嘘の息子覚書控え

本家の控え

2021-05-04

似鳥鶏『生まれつきの花 警視庁 花人犯罪対策班』(河出書房新社)1600円(税別)
差別社会を取り扱ったSF小説。「特殊能力を有し、知力・体力も常人以上、さらに性格も温厚で、犯罪など起こさないはずの「花人」」が人口の2%を占めたという設定の現代日本で、花人犯罪と、その他諸々。3つの事件と終章のどんでん返し、それぞれの間に掌編が挟まる、どこかで同じ構成のミステリー小説を読んだような……確か、相沢沙呼の『medium 霊媒探偵城塚翡翠』がこのような構成ではなかったかな。偶然か、それとも誰かの意図した仕業なのか。ウィキペディアを見ると、霊媒探偵の方が「2019年9月 講談社」で1年ばかり早い。『生まれつきの花 警視庁 花人犯罪対策班』では、3つの掌編を、わざわざ色違いのページにデザインしている凝りようで、力が入ってる。

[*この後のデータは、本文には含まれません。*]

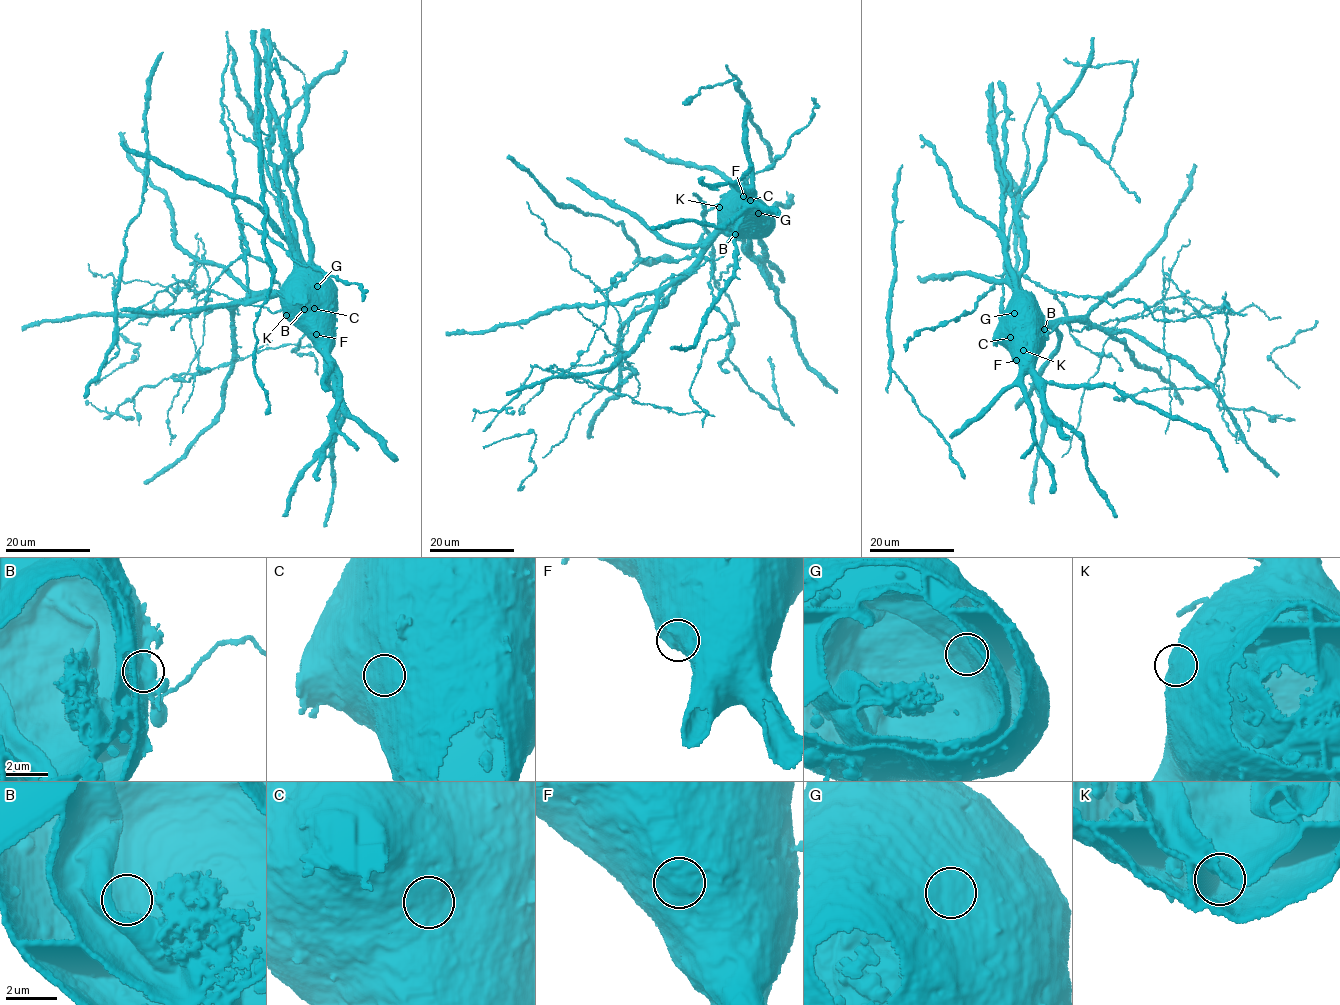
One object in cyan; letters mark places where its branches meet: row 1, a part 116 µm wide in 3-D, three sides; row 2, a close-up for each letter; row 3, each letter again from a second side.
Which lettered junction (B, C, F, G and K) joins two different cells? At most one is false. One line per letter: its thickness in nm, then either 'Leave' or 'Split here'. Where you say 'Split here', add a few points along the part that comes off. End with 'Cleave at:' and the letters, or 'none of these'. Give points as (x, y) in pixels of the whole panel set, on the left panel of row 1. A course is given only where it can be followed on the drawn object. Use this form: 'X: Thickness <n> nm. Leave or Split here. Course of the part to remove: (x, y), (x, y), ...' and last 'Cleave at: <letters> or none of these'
B: Thickness 1200 nm. Split here. Course of the part to remove: (304, 309), (272, 312), (188, 289), (201, 263), (209, 278), (204, 329), (187, 373), (319, 344)
C: Thickness 1250 nm. Leave
F: Thickness 1100 nm. Leave
G: Thickness 1200 nm. Leave
K: Thickness 1150 nm. Leave
Cleave at: B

「『まどマギ』が「カルト的人気」とかでなく、社会現象的な人気を博した理由は、社会階層の風習の歯車に潰されていく日本社会の普遍的な苦しみと諦めの空気を、男性にも女性にも身近な「魔法少女」(それぞれ違う文脈だが)という設定を通して表現し、寄り添って本気で苦悩してくれたからだと思う。」